MATERIAL PROVIDED:
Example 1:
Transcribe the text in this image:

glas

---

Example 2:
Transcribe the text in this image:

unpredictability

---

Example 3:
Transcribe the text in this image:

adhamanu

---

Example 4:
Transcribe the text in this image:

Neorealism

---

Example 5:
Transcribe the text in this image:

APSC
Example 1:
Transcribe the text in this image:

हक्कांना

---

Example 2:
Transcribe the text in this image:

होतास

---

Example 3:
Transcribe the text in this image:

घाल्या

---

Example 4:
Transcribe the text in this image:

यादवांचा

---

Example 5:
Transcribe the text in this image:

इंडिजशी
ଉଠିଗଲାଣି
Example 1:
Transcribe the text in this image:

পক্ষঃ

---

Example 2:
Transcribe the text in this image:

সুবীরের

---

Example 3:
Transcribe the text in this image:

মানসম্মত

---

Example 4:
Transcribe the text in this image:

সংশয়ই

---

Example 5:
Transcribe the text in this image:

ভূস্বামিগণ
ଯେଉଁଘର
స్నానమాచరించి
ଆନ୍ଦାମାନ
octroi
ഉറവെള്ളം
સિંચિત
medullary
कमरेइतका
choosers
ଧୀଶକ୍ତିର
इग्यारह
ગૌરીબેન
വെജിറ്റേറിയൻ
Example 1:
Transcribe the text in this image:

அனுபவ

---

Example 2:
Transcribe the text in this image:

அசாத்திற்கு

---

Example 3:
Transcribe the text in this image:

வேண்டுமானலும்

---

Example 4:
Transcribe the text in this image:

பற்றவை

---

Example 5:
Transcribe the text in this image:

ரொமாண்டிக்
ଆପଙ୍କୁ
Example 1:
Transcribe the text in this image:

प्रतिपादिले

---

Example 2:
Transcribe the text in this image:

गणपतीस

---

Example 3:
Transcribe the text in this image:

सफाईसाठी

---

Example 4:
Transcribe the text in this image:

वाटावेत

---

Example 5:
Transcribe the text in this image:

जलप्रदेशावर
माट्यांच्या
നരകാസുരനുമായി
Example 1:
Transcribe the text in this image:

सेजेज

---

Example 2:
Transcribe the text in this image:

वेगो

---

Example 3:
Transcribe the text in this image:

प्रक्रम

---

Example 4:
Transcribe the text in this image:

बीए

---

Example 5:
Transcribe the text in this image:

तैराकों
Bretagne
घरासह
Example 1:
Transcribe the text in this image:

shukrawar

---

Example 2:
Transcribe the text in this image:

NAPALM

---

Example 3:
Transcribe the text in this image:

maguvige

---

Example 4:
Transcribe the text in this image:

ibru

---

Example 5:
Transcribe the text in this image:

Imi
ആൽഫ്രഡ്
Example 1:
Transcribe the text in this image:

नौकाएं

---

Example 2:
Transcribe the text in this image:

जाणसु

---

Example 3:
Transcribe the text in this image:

WHAT THE EXERCISE ASKS:
Since the material above must be kept intact, output it exactly as it is.

RESPONSE AREA:
Example 1:
Transcribe the text in this image:

glas

---

Example 2:
Transcribe the text in this image:

unpredictability

---

Example 3:
Transcribe the text in this image:

adhamanu

---

Example 4:
Transcribe the text in this image:

Neorealism

---

Example 5:
Transcribe the text in this image:

APSC
Example 1:
Transcribe the text in this image:

हक्कांना

---

Example 2:
Transcribe the text in this image:

होतास

---

Example 3:
Transcribe the text in this image:

घाल्या

---

Example 4:
Transcribe the text in this image:

यादवांचा

---

Example 5:
Transcribe the text in this image:

इंडिजशी
ଉଠିଗଲାଣି
Example 1:
Transcribe the text in this image:

পক্ষঃ

---

Example 2:
Transcribe the text in this image:

সুবীরের

---

Example 3:
Transcribe the text in this image:

মানসম্মত

---

Example 4:
Transcribe the text in this image:

সংশয়ই

---

Example 5:
Transcribe the text in this image:

ভূস্বামিগণ
ଯେଉଁଘର
స్నానమాచరించి
ଆନ୍ଦାମାନ
octroi
ഉറവെള്ളം
સિંચિત
medullary
कमरेइतका
choosers
ଧୀଶକ୍ତିର
इग्यारह
ગૌરીબેન
വെജിറ്റേറിയൻ
Example 1:
Transcribe the text in this image:

அனுபவ

---

Example 2:
Transcribe the text in this image:

அசாத்திற்கு

---

Example 3:
Transcribe the text in this image:

வேண்டுமானலும்

---

Example 4:
Transcribe the text in this image:

பற்றவை

---

Example 5:
Transcribe the text in this image:

ரொமாண்டிக்
ଆପଙ୍କୁ
Example 1:
Transcribe the text in this image:

प्रतिपादिले

---

Example 2:
Transcribe the text in this image:

गणपतीस

---

Example 3:
Transcribe the text in this image:

सफाईसाठी

---

Example 4:
Transcribe the text in this image:

वाटावेत

---

Example 5:
Transcribe the text in this image:

जलप्रदेशावर
माट्यांच्या
നരകാസുരനുമായി
Example 1:
Transcribe the text in this image:

सेजेज

---

Example 2:
Transcribe the text in this image:

वेगो

---

Example 3:
Transcribe the text in this image:

प्रक्रम

---

Example 4:
Transcribe the text in this image:

बीए

---

Example 5:
Transcribe the text in this image:

तैराकों
Bretagne
घरासह
Example 1:
Transcribe the text in this image:

shukrawar

---

Example 2:
Transcribe the text in this image:

NAPALM

---

Example 3:
Transcribe the text in this image:

maguvige

---

Example 4:
Transcribe the text in this image:

ibru

---

Example 5:
Transcribe the text in this image:

Imi
ആൽഫ്രഡ്
Example 1:
Transcribe the text in this image:

नौकाएं

---

Example 2:
Transcribe the text in this image:

जाणसु

---

Example 3:
Transcribe the text in this image:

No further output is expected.